▸ Exercise:
Output the data below only from the line containing "left elbow: (218, 238)" up to and including the line containing "left front paw: (944, 1251)", exact and with the pictures left out.
########
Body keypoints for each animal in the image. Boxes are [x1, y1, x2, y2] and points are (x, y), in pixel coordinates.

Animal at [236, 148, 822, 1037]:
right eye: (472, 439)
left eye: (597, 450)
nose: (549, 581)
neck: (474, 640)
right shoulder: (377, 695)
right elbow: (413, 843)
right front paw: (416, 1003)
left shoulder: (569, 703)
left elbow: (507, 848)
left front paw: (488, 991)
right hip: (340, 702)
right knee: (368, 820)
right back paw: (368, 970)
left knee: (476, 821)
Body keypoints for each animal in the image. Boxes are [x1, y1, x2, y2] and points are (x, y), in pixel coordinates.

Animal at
########
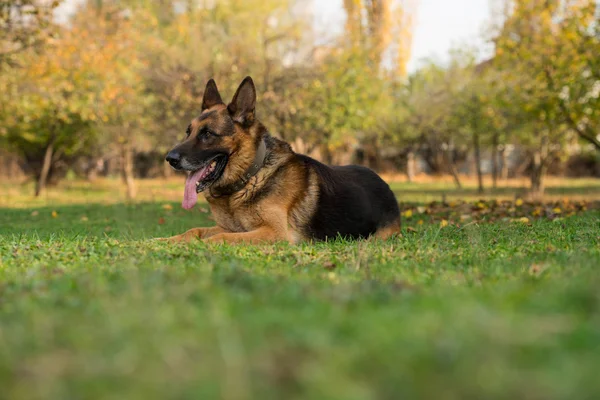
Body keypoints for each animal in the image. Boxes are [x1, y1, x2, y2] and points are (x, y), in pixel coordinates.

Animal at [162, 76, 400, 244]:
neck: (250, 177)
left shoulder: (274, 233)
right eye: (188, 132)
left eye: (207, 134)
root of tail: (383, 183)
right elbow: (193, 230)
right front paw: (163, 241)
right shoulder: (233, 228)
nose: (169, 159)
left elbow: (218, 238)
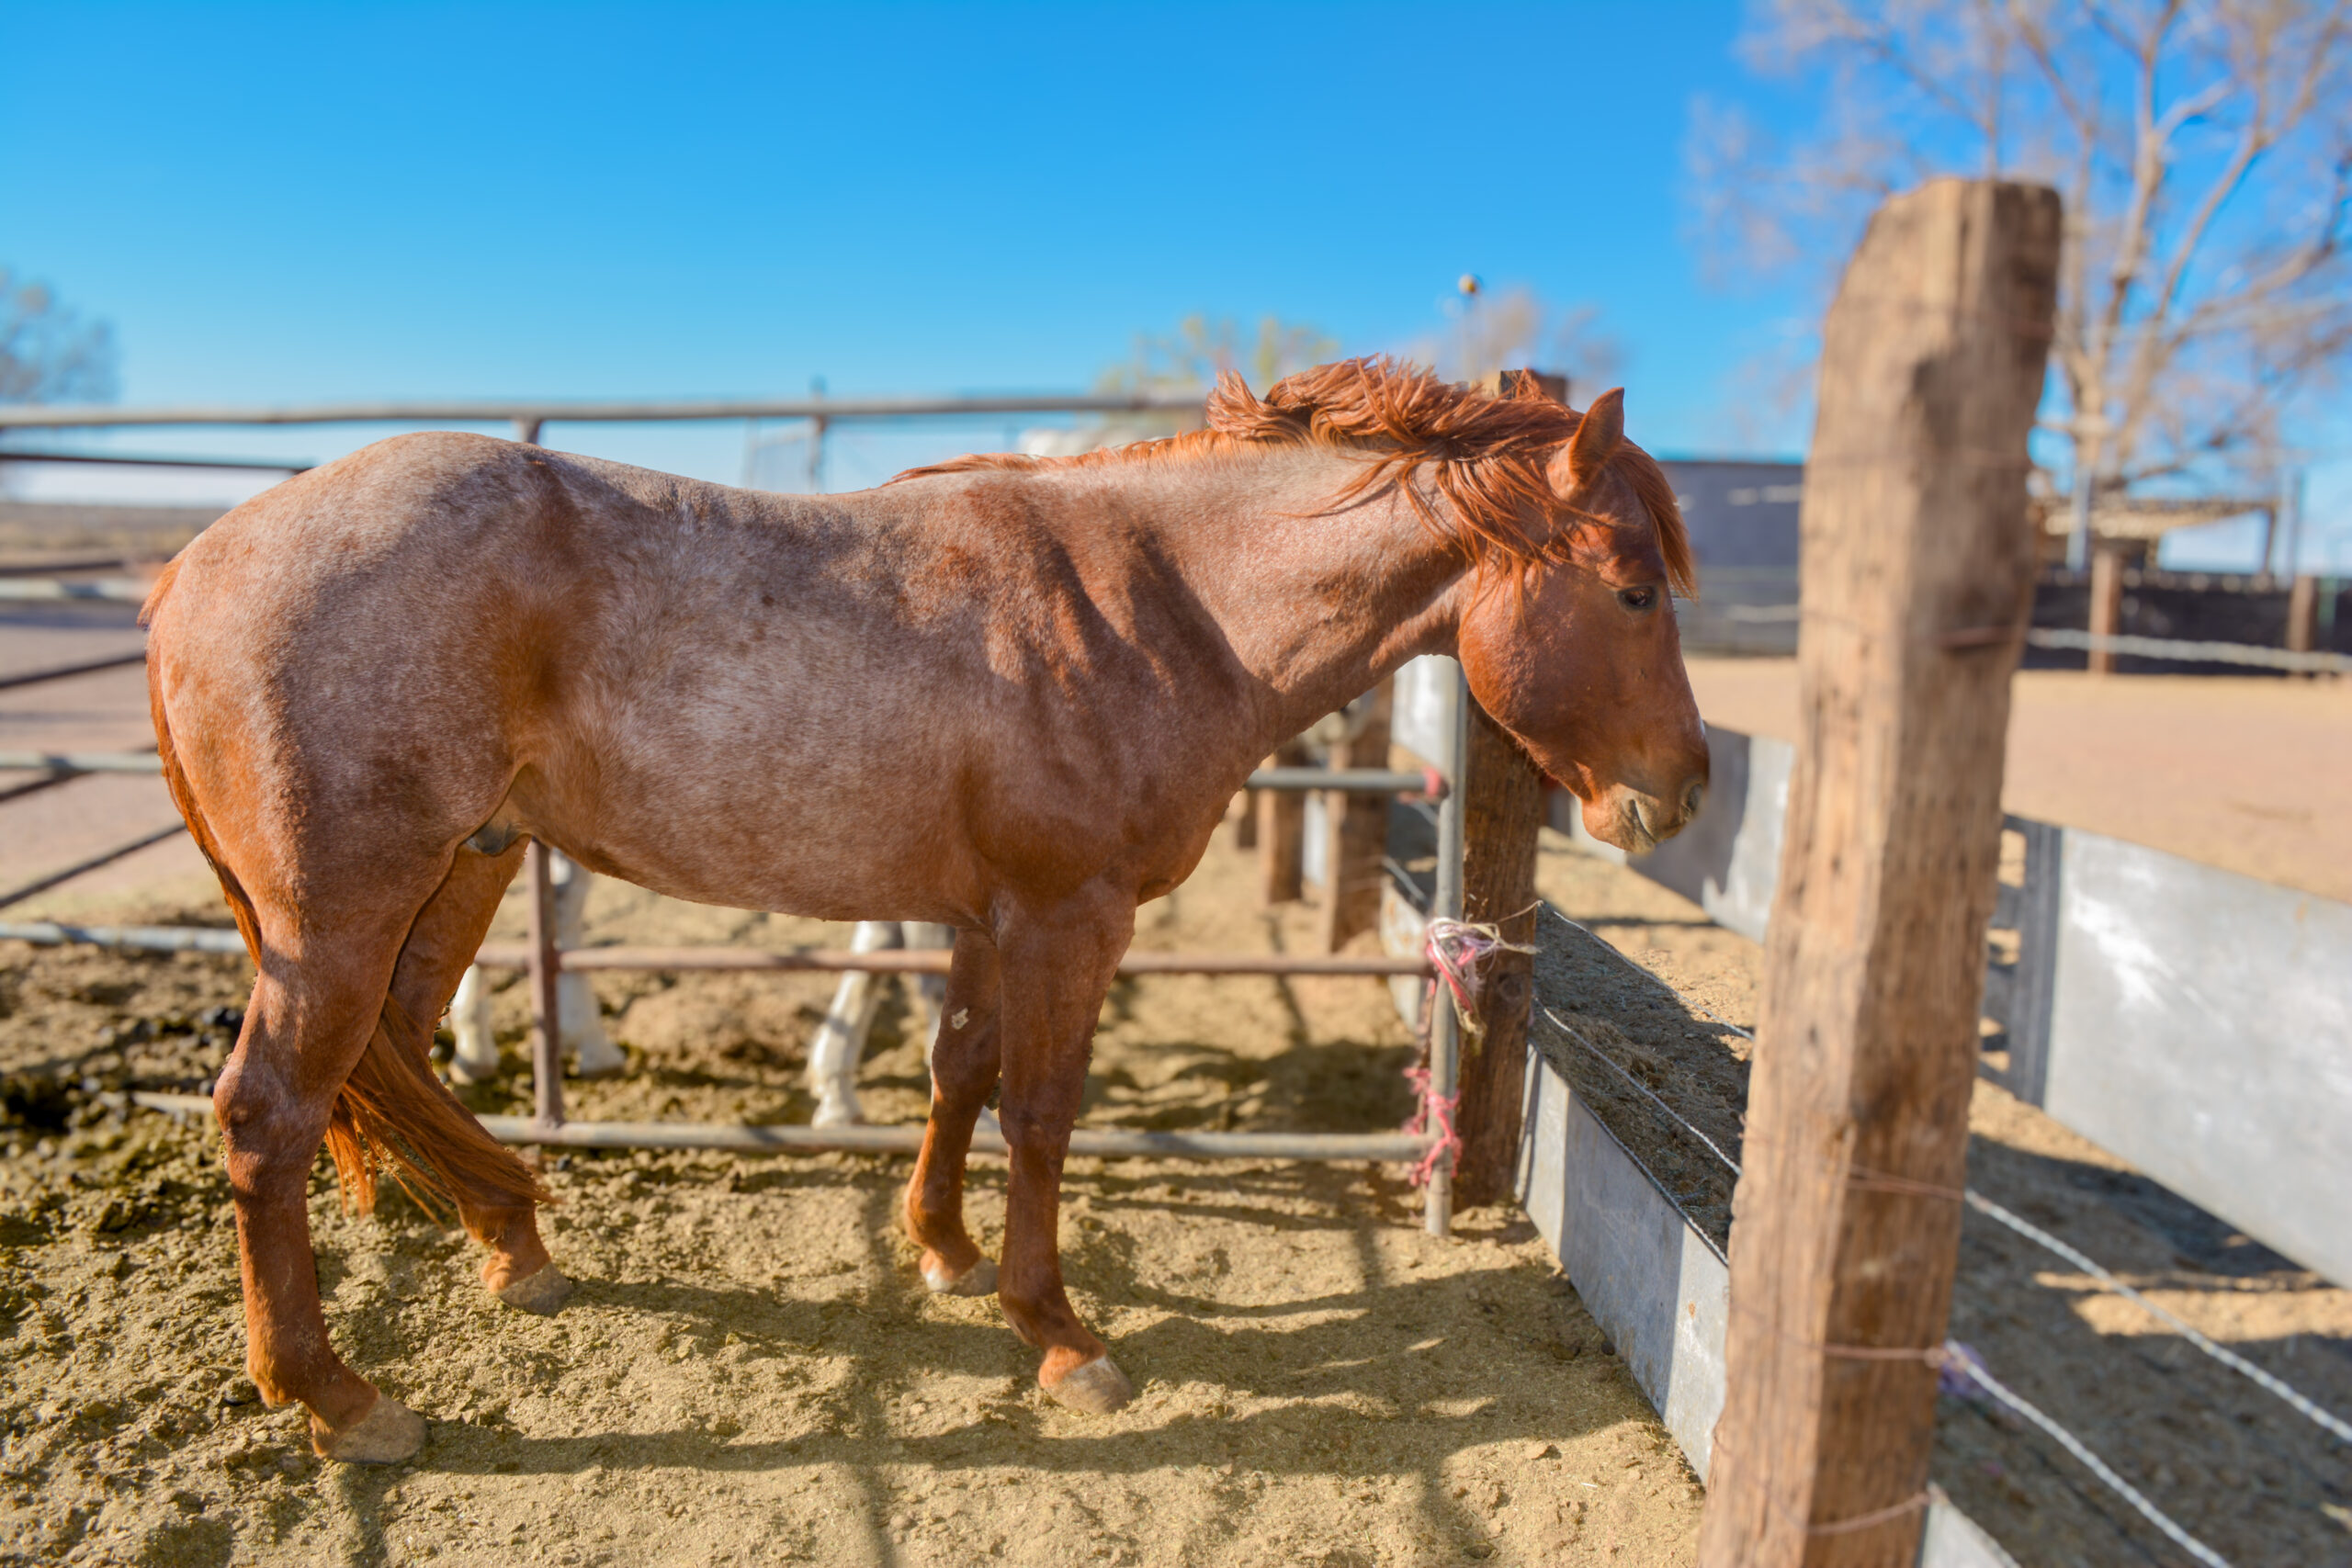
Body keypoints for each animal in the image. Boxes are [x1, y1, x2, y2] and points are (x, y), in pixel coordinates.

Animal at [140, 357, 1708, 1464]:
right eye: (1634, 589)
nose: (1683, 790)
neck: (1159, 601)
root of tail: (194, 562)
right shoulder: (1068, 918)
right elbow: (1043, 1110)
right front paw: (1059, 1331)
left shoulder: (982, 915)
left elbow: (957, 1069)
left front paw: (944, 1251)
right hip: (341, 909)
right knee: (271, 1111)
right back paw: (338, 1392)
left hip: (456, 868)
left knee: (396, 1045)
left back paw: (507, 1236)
########
▸ Task solution:
left elbow: (218, 238)
Body keypoints for each animal in the image. Boxes are [x1, y1, x2, y2] and points are (x, y), in pixel coordinates.

Animal at [140, 357, 1708, 1464]:
right eye: (1634, 589)
nose: (1683, 790)
neck: (1159, 601)
root of tail: (194, 562)
right shoulder: (1068, 918)
right elbow: (1043, 1110)
right front paw: (1059, 1331)
left shoulder: (982, 915)
left elbow: (957, 1069)
left front paw: (944, 1251)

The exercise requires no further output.